> _Directions_: Check every line below for the word "this" and copy each one that has it.

> _Study material_:
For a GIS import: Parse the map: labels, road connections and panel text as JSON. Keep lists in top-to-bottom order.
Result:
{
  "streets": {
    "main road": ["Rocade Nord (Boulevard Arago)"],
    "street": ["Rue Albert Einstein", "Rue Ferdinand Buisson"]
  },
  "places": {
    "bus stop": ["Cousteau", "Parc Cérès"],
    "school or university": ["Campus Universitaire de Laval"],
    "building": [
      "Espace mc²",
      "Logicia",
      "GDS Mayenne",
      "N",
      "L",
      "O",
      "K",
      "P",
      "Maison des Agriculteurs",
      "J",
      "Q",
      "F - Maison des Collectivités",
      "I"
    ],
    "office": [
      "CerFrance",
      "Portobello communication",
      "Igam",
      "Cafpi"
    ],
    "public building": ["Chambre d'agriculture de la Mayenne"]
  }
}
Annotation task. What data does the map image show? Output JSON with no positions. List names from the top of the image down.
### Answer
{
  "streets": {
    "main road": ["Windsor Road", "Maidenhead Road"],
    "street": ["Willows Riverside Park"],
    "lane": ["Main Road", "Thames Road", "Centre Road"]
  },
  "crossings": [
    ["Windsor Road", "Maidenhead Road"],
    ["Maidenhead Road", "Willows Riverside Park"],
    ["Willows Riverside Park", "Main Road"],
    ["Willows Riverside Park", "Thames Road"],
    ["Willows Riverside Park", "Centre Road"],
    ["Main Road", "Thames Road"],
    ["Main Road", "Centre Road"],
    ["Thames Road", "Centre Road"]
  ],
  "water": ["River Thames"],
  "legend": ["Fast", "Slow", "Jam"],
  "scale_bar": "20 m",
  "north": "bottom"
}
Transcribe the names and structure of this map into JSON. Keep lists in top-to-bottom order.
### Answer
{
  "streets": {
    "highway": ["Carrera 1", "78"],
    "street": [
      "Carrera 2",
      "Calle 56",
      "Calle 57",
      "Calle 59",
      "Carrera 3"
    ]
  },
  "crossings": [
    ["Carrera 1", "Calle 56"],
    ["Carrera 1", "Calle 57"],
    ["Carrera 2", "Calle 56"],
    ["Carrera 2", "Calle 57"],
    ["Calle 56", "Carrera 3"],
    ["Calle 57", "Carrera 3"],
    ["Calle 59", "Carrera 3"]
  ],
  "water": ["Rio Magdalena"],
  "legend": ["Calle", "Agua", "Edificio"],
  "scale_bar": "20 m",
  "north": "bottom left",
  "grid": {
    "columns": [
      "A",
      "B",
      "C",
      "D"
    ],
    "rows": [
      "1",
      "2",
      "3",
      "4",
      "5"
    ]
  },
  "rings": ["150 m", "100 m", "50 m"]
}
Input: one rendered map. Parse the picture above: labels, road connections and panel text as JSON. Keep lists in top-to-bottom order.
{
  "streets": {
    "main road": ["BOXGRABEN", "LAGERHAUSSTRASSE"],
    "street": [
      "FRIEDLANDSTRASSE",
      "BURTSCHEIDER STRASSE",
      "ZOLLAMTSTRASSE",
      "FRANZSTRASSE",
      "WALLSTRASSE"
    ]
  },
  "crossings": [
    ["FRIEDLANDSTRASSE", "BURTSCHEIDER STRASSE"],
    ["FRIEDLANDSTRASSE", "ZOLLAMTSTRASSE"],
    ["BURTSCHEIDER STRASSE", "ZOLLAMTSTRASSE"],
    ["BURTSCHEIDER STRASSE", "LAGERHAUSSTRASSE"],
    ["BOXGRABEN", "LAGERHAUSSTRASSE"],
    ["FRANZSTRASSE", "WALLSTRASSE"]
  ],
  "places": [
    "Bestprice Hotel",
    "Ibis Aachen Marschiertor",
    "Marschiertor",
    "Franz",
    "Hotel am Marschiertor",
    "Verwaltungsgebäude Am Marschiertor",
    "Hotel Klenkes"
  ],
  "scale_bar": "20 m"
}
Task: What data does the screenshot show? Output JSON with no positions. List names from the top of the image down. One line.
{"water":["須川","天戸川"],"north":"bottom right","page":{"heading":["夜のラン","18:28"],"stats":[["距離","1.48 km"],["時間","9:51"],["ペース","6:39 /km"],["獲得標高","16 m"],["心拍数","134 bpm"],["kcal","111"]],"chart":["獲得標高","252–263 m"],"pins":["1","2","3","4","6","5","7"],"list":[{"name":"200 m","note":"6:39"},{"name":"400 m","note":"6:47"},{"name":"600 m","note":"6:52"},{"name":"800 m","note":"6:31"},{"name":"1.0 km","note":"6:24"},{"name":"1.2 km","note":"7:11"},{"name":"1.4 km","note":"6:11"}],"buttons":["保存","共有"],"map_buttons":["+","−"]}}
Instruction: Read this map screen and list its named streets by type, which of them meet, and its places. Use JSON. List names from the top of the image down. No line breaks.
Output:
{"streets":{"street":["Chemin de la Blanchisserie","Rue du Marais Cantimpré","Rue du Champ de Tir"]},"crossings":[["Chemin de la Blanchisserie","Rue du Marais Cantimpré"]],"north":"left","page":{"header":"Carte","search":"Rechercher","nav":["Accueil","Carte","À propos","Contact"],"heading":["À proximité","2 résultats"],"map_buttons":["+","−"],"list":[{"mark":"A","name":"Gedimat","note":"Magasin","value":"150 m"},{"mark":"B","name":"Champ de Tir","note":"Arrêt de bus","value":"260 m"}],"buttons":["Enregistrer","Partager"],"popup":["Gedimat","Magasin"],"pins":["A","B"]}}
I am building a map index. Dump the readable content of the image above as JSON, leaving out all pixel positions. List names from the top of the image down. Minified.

> _Finished task_:
Transcribe the names and structure of this map into JSON. Keep lists in top-to-bottom order.
Instruction: Read this map screen and list its named streets by type, which of them meet, and its places. Use JSON. List names from the top of the image down. No line breaks.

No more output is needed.